Et si le mot "journal" est confirmé par Cavafy lui-même dès la toute première phrase : "Le journal que je me propose de tenir ici ne relatera que des faits, aucune impression ni idée", on est plutôt en présence d'un carnet de notes où il mentionne ce qu'il fait, les lieux qu'il visite, les personnes qu'il rencontre, mais sans aucun commentaire... si ce n'est la température du moment et l'heure du coucher ! Le voyage commence le 13 juin où il embarque à Alexandrie, frôle la Crète sans rien y voir puis Délos (où la quarantaine est imposée) et enfin Athènes le 17 juin. Le retour à Alexandrie, par Brindisi, ayant lieu le 5 août, il aura duré 7 semaines (à peine un mois et demi). Quelles ont été les principales occupations de l'auteur pendant ces jours-là ? Les promenades, les visites à des amis, les rencontres avec bon nombre d'intellectuels pour parler littérature (mais on ne sait jamais laquelle), les dîners et les soirées autour d'un verre, un peu de théâtre et de concerts, souvent des pauses dans la pâtisserie réputée d'Athènes... rien de bien spectaculaire en vérité , seulement la vie quotidienne avec ses menus plaisirs mais toujours la curiosité, la facétie, l'inquiétude, la courtoisie...
Points forts
Les 38 pages qui composent la préface de Lucien d'Azay sont essentielles pour entrer dans l'univers du poète, pour comprendre comment le voyage en Grèce fut un retour aux sources de sa culture "d'homme héllénique". On y découvre un auteur très discret bien que renommé, "champion de l'effacement de soi", et un écrivain méticuleux, corrigeant et remaniant sans cesse ses textes.
Les notes, établies par Lucien d'Azay, sont finalement presque plus intéressantes que le texte lui-même ! Elles précisent tout sur les lieux évoqués, les personnes rencontrées, les bâtiments, les journaux, les écrivains, les personnalités politiques etc.
Les deux articles de presse signés Cavafy méritaient en effet d'accompagner ce "Journal" tant ils font partager les points de vue de Cavafy. Le premier démontre qu'il fut un fervent partisan de la restitution des marbres d'Athènes pillés par Lord Elgin. Le second décrit son admiration pour le premier musée d'antiquités égypto-gréco-romaines d'Alexandrie inauguré en 1892.
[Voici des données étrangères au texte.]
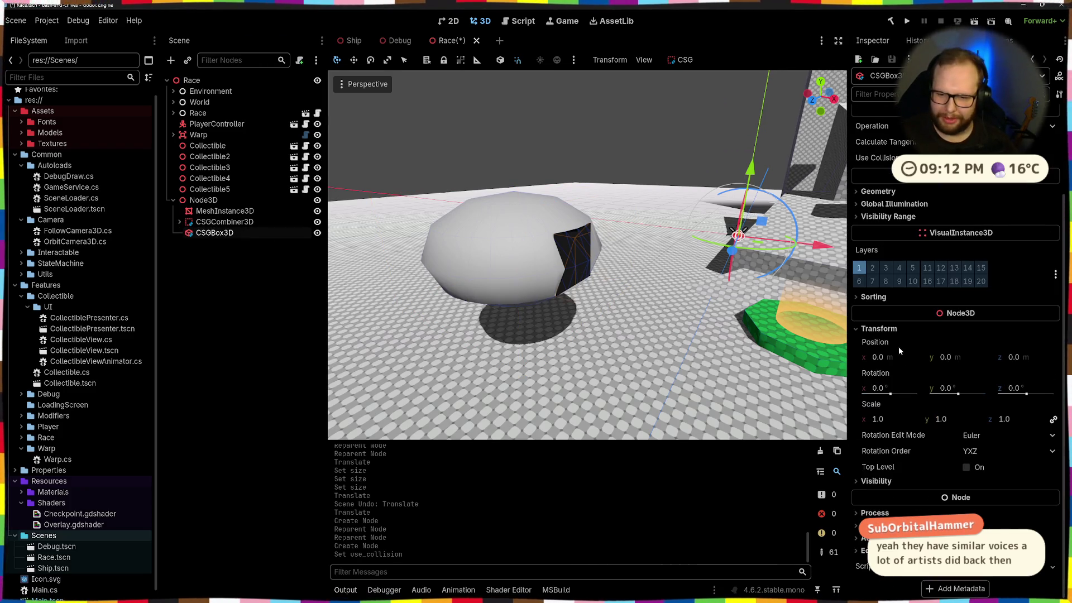
{"action": "left_click_drag", "start_coordinate": [584, 336], "coordinate": [594, 339]}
Les photographies de Nikos Aliagas, l'animateur-chanteur bien connu à la télévision française, regroupées dans un cahier central intitulé "Instants d'éternité", sont splendides, émouvantes, lumineuses bien sûr puisque la lumière y tient le rôle principal. Certes, ces photos nous sont contemporaines, prises bien après l'époque de Cavafy, "pourtant, précise Nikos Aliagas, la lumière est sans doute la même, les regards, les mains serrées, les soupirs expirés au détour d'une ruelle, la fierté d'un jeune homme, le visage ridé du sage, les murs décrépis d'un établissement d'antan, tout me relie au regard de Cavafy... ".
Quelques réserves
Pour qui s'attendrait à partager avec l'un des plus grands auteurs du début du XXè siècle les beautés de la Grèce, la déception pourrait être grande. D'abord parce que, de la Grèce, il n'est question ici que d'Athènes, et de très peu d'autres lieux, rien sur les grands sites de l'Antiquité. Ensuite, parce que, on l'a dit, il s'agit de notes et le lecteur ne sait rien des impressions, enthousiasmes ou déceptions de l'auteur. Pourquoi Cavafy a-t-il délibérément choisi de ne rien communiquer de son ressenti ? Pourquoi s'est-il contenté de notes rapides comme s'il pensait à un développement ultérieur ?
Encore un mot...
Dans son Dictionnaire amoureux de la Grèce, Jacques Lacarrière consacre pas moins de 21 pages à Constantin Cavafy qu'il qualifie d'emblée comme "l'un des plus fascinants mais aussi des plus déconcertants [auteur] de la poésie grecque contemporaine", en ajoutant "son oeuvre n'a cessé d'être admirée tout en étant inimitable". Et, en reproduisant plusieurs poèmes, il donne à lire les différentes facettes de l'art poétique de l'Alexandrin, notamment le fameux "En attendant les Barbares".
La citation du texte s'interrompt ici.